_Alıntılanan metin_.

------------------------------------

Bugün yürürlüğe giren sosyal medya düzenlemesi için 'Almanya modeli'nin örnek alındığı hükümet tarafından dile getiriliyordu.
Yeni yasal düzenlemelerle sosyal medya platformlarının paylaşılan içeriklerden sorumlu tutulmaları, Türkiye'de temsilci bulundurmaları ve sakıncalı görülen içerikleri 24 saat içerisinde platformdan kaldırmaya zorlanmaları gerekecek.
Düzenleme taslağı hazırlanırken, Almanya'da 2017'den bu yana yürürlükte olan uygulamaların temel alındığı ifade edilmişti. Peki Almanya'daki durum ne?
Almanya'nın sosyal medya alanında düzenlemelere gitmesinin arkasında, yükselen aşırı sağcı ve göçmen karşıtı hareket yatıyor.
Özellikle son yıllarda, aşırı sağcı grupların sosyal medya üzerinden yalan haberler yaymaları, ölüm tehditlerinde bulunmaları, terör saldırıları öncesinde sosyal medya üzerinden mesajlar vermeleri ve bu platformlar üzerinden örgütlenmeleri nedeniyle harekete geçen Merkel hükümeti, yeni düzenlemelerle bunları engellemeyi amaçlıyor.
Merkel hükümeti ilk olarak 2017 yılında çıkardığı ve kısa adı NetzDG olan yasayla, Facebook, Twitter gibi sosyal medya platformlarını kullanıcıların yayınladıkları içerik konusunda sorumlu hale getirdi.
"Sosyal Ağlarda Yasaların Uygulanmasının İlerletilmesi Kanunu", Batılı demokrasilerde, bu alandaki en kapsamlı ilk hukuki düzenlemelerden biri olarak görülüyor.
Yasa, sosyal ağlarda nefret söylemi, sahte haberler, hakaretler, tehditler, insanları suça veya şiddete teşvik eden yasadışı içeriklerle mücadeleyi hedefliyor.
Yasayla birlikte, Almanya'dan erişilebilen tüm sosyal ağlara, kullanıcıların bu tarz içerikleri şikayet edebilecekleri bir sistem kurmaları zorunluluğu getirildi.
Şikayete konu olan içeriklerin yasaları ihlal edip etmediğini incelemekle yükümlü olan sosyal ağların, ihlal tespit etmeleri durumunda bu içeriği 24 saat içinde silmeleri ya da erişime kapatmaları gerekiyor.

------------------------------------

_Kayıtlı veriler_.
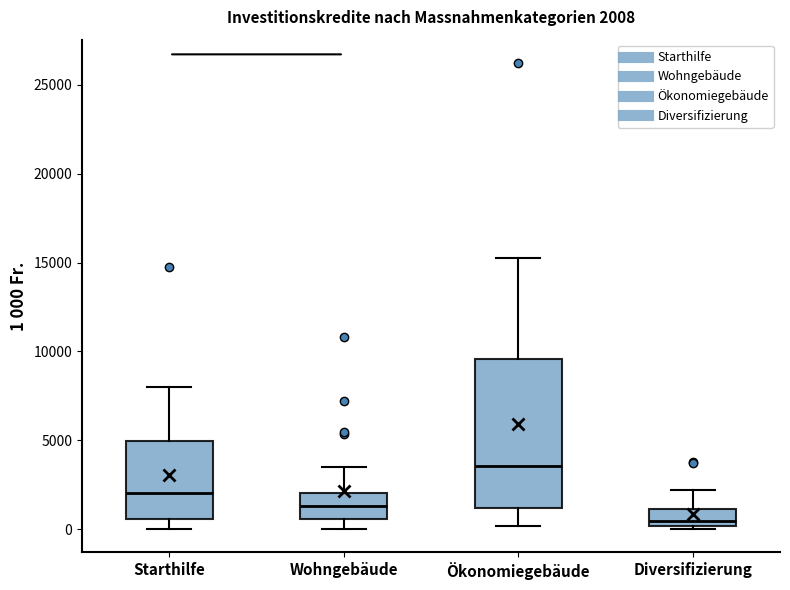

Comparing the boxes themselves (not the whiskers), which one is the tallest?

Ökonomiegebäude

------------------------------------

_Yapılacaklar_.
- 1) Almanya'daki sosyal medya yasasıyla ilgili metne göre Merkel hükümetinin 2017'de çıkardığı yasanın kısa adı nedir?
- 2) Almanya'daki sosyal medya yasasıyla ilgili metinde "Düzenleme taslağı hazırlanırken, Almanya'da" ile başlayıp "karşıtı hareket yatıyor." ifadesine kadar, o ifade de dahil, süren bölümü olduğu gibi tekrar yazın.
Materyale ihtiyacınız yok.

_Görevlere göre yanıtlar_.
- 1) NetzDG

- 2)
Düzenleme taslağı hazırlanırken, Almanya'da 2017'den bu yana yürürlükte olan uygulamaların temel alındığı ifade edilmişti. Peki Almanya'daki durum ne?
Almanya'nın sosyal medya alanında düzenlemelere gitmesinin arkasında, yükselen aşırı sağcı ve göçmen karşıtı hareket yatıyor.